> [Exercise aim] Print, exactly as they stand, the lines from the start of the listing to the line containing "phòng sản xuất", inclusive.
○ ○ ○
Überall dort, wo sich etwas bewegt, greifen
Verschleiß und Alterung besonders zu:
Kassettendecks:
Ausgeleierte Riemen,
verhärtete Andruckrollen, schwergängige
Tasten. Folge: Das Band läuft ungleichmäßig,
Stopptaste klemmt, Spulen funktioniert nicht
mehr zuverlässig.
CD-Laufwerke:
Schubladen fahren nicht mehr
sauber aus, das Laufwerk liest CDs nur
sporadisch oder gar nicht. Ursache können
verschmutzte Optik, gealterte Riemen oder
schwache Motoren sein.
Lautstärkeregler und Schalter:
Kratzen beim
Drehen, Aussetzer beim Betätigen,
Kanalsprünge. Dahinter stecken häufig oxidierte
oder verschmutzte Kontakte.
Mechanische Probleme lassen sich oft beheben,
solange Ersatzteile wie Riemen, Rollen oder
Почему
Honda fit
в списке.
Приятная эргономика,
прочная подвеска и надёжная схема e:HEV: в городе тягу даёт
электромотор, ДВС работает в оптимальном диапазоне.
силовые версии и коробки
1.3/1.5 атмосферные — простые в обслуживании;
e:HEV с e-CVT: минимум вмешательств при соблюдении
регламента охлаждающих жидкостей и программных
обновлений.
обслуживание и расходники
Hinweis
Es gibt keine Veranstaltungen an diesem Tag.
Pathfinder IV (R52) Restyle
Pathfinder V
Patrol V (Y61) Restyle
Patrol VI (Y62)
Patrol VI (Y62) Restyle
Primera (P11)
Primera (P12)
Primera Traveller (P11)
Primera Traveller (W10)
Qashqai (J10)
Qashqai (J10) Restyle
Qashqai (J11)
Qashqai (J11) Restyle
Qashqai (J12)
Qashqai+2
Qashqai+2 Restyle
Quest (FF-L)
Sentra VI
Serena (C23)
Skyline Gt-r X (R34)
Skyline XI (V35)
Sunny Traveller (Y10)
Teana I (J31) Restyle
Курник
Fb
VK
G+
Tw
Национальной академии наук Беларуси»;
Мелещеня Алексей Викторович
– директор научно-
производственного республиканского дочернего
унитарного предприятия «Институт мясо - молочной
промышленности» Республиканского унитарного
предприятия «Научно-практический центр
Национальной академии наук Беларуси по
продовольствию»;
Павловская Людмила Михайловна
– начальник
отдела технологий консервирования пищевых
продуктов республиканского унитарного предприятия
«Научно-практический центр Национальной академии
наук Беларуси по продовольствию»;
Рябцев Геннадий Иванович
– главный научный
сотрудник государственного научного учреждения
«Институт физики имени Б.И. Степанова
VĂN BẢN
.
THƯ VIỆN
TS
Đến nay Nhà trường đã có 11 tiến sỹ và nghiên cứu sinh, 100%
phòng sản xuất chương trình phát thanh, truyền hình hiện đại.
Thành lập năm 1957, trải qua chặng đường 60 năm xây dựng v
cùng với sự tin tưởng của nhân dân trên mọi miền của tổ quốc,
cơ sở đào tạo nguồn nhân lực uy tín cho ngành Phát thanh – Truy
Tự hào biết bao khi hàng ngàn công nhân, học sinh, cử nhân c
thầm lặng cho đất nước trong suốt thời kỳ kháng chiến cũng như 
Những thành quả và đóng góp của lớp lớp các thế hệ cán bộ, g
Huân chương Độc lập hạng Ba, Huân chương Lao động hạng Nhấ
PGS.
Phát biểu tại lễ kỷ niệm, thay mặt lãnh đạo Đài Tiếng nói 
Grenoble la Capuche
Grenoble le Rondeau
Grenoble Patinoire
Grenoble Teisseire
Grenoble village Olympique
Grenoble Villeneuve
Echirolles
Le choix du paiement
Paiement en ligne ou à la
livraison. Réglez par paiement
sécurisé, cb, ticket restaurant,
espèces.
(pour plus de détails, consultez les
○ ○ ○
> [Answer below]
Überall dort, wo sich etwas bewegt, greifen
Verschleiß und Alterung besonders zu:
Kassettendecks:
Ausgeleierte Riemen,
verhärtete Andruckrollen, schwergängige
Tasten. Folge: Das Band läuft ungleichmäßig,
Stopptaste klemmt, Spulen funktioniert nicht
mehr zuverlässig.
CD-Laufwerke:
Schubladen fahren nicht mehr
sauber aus, das Laufwerk liest CDs nur
sporadisch oder gar nicht. Ursache können
verschmutzte Optik, gealterte Riemen oder
schwache Motoren sein.
Lautstärkeregler und Schalter:
Kratzen beim
Drehen, Aussetzer beim Betätigen,
Kanalsprünge. Dahinter stecken häufig oxidierte
oder verschmutzte Kontakte.
Mechanische Probleme lassen sich oft beheben,
solange Ersatzteile wie Riemen, Rollen oder
Почему
Honda fit
в списке.
Приятная эргономика,
прочная подвеска и надёжная схема e:HEV: в городе тягу даёт
электромотор, ДВС работает в оптимальном диапазоне.
силовые версии и коробки
1.3/1.5 атмосферные — простые в обслуживании;
e:HEV с e-CVT: минимум вмешательств при соблюдении
регламента охлаждающих жидкостей и программных
обновлений.
обслуживание и расходники
Hinweis
Es gibt keine Veranstaltungen an diesem Tag.
Pathfinder IV (R52) Restyle
Pathfinder V
Patrol V (Y61) Restyle
Patrol VI (Y62)
Patrol VI (Y62) Restyle
Primera (P11)
Primera (P12)
Primera Traveller (P11)
Primera Traveller (W10)
Qashqai (J10)
Qashqai (J10) Restyle
Qashqai (J11)
Qashqai (J11) Restyle
Qashqai (J12)
Qashqai+2
Qashqai+2 Restyle
Quest (FF-L)
Sentra VI
Serena (C23)
Skyline Gt-r X (R34)
Skyline XI (V35)
Sunny Traveller (Y10)
Teana I (J31) Restyle
Курник
Fb
VK
G+
Tw
Национальной академии наук Беларуси»;
Мелещеня Алексей Викторович
– директор научно-
производственного республиканского дочернего
унитарного предприятия «Институт мясо - молочной
промышленности» Республиканского унитарного
предприятия «Научно-практический центр
Национальной академии наук Беларуси по
продовольствию»;
Павловская Людмила Михайловна
– начальник
отдела технологий консервирования пищевых
продуктов республиканского унитарного предприятия
«Научно-практический центр Национальной академии
наук Беларуси по продовольствию»;
Рябцев Геннадий Иванович
– главный научный
сотрудник государственного научного учреждения
«Институт физики имени Б.И. Степанова
VĂN BẢN
.
THƯ VIỆN
TS
Đến nay Nhà trường đã có 11 tiến sỹ và nghiên cứu sinh, 100%
phòng sản xuất chương trình phát thanh, truyền hình hiện đại.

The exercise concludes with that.